• To do: What is needed is a single figure: how many lines of the records below contain the word "Centauri".

• Source information:

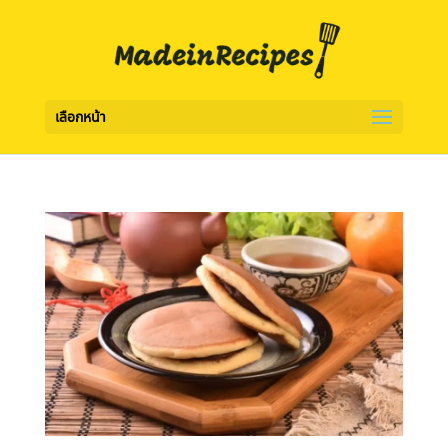
เลือกหน้า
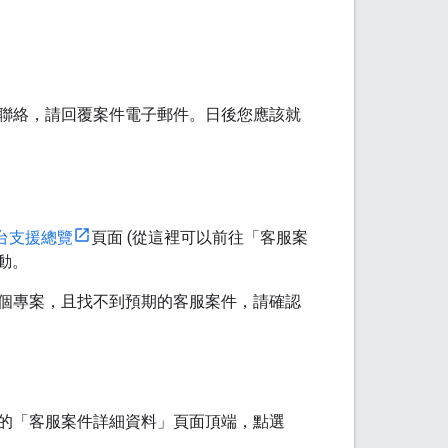
團隊聯絡，請回覆案件電子郵件。日後您應該就
圖平台支援總覽
頁面 (從這裡可以前往「客服案
動。
個專案，且找不到預期的客服案件，請確認
的「客服案件詳細資料」頁面頂端，點選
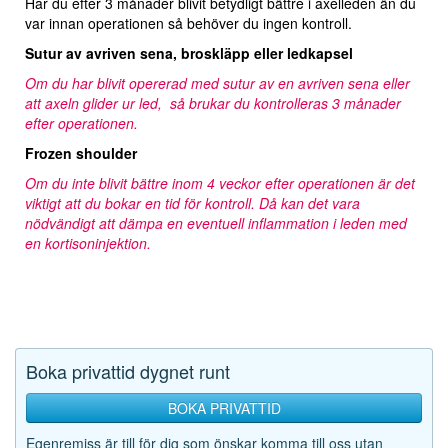
Har du efter 3 månader blivit betydligt bättre i axelleden än du
var innan operationen så behöver du ingen kontroll.
Sutur av avriven sena, broskläpp eller ledkapsel
Om du har blivit opererad med sutur av en avriven sena eller
att axeln glider ur led, så brukar du kontrolleras 3 månader
efter operationen.
Frozen shoulder
Om du inte blivit bättre inom 4 veckor efter operationen är det
viktigt att du bokar en tid för kontroll. Då kan det vara
nödvändigt att dämpa en eventuell inflammation i leden med
en kortisoninjektion.
Boka privattid dygnet runt
BOKA PRIVATTID
Egenremiss är till för dig som önskar komma till oss utan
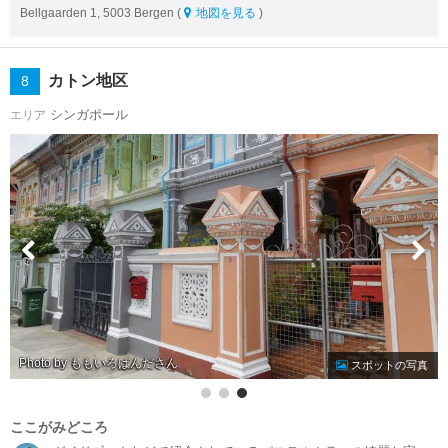
Bellgaarden 1, 5003 Bergen (
地図を見る
)
カトン地区
8
シンガポール
エリア
Photo by ももいろぱんだ
スポットの写真
ここがみどころ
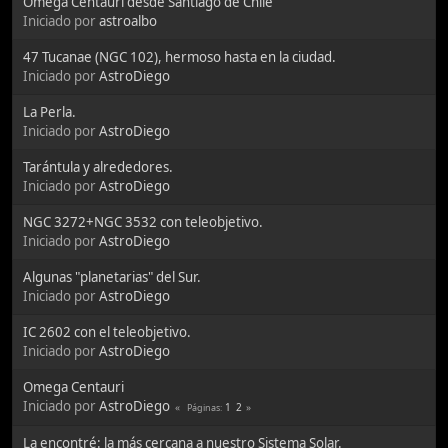
Omega Centauri desde Santiago de Chile
Iniciado por
astroalbo
47 Tucanae (NGC 102), hermoso hasta en la ciudad.
Iniciado por
AstroDiego
La Perla.
Iniciado por
AstroDiego
Tarántula y alrededores.
Iniciado por
AstroDiego
NGC 3272+NGC 3532 con teleobjetivo.
Iniciado por
AstroDiego
Algunas "planetarias" del Sur.
Iniciado por
AstroDiego
IC 2602 con el teleobjetivo.
Iniciado por
AstroDiego
Omega Centauri
Iniciado por
AstroDiego
1
2
Páginas
La encontré: la más cercana a nuestro Sistema Solar.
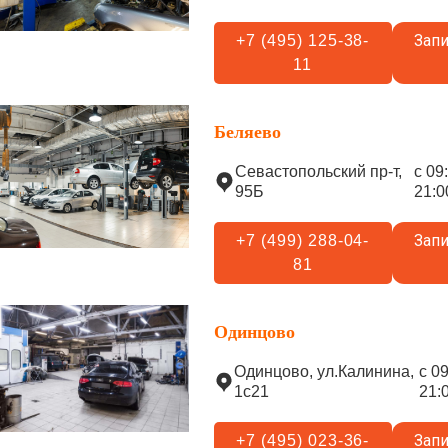
Запи
+7 (495) 125-38-
11
Беляево
Севастопольский пр-т,
с 09
95Б
21:0
Запи
+7 (499) 288-04-
81
Одинцово
Одинцово, ул.Калинина,
с 0
1с21
21:
Запи
+7 (495) 023-36-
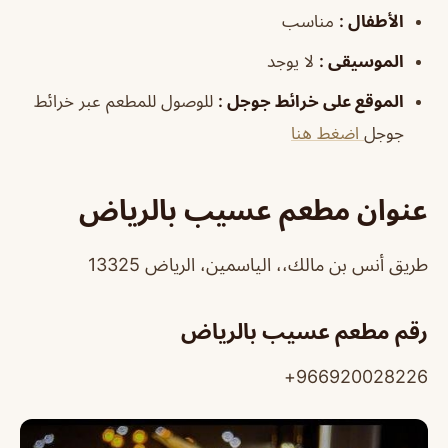
الأطفال
:
مناسب
الموسيقى
:
لا يوجد
الموقع على خرائط جوجل
:
للوصول للمطعم عبر خرائط
جوجل
اضغط هنا
عنوان مطعم عسيب بالرياض
طريق أنس بن مالك،، الياسمين، الرياض 13325
رقم مطعم عسيب بالرياض
966920028226+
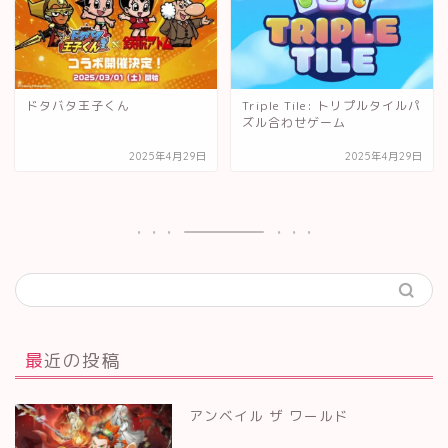
ドタバタ王子くん
Triple Tile: トリプルタイルパ
ズル合わせゲーム
2025年4月29日
2025年4月29日
最近の投稿
アンベイル ザ ワールド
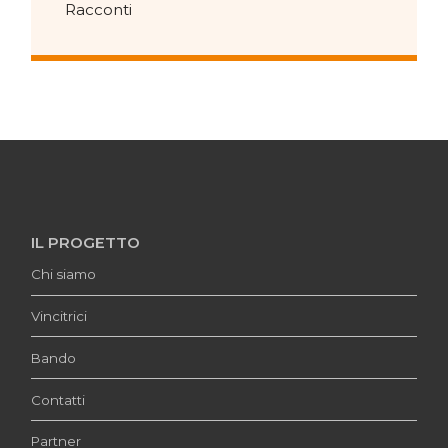
Racconti
IL PROGETTO
Chi siamo
Vincitrici
Bando
Contatti
Partner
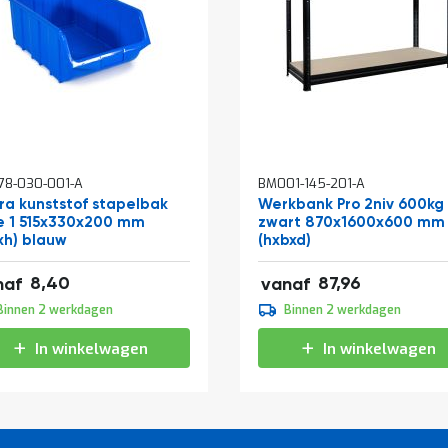
In
78-030-001-A
BM001-145-201-A
kelwagen
winkelwagen
ra kunststof stapelbak
Werkbank Pro 2niv 600kg
e 1 515x330x200 mm
zwart 870x1600x600 mm
xh) blauw
(hxbxd)
6
106,43
8,40
87,96
naf
vanaf
0
109,95
Binnen 2 werkdagen
Binnen 2 werkdagen
25
133,04
In winkelwagen
In winkelwagen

• Expected answer: 2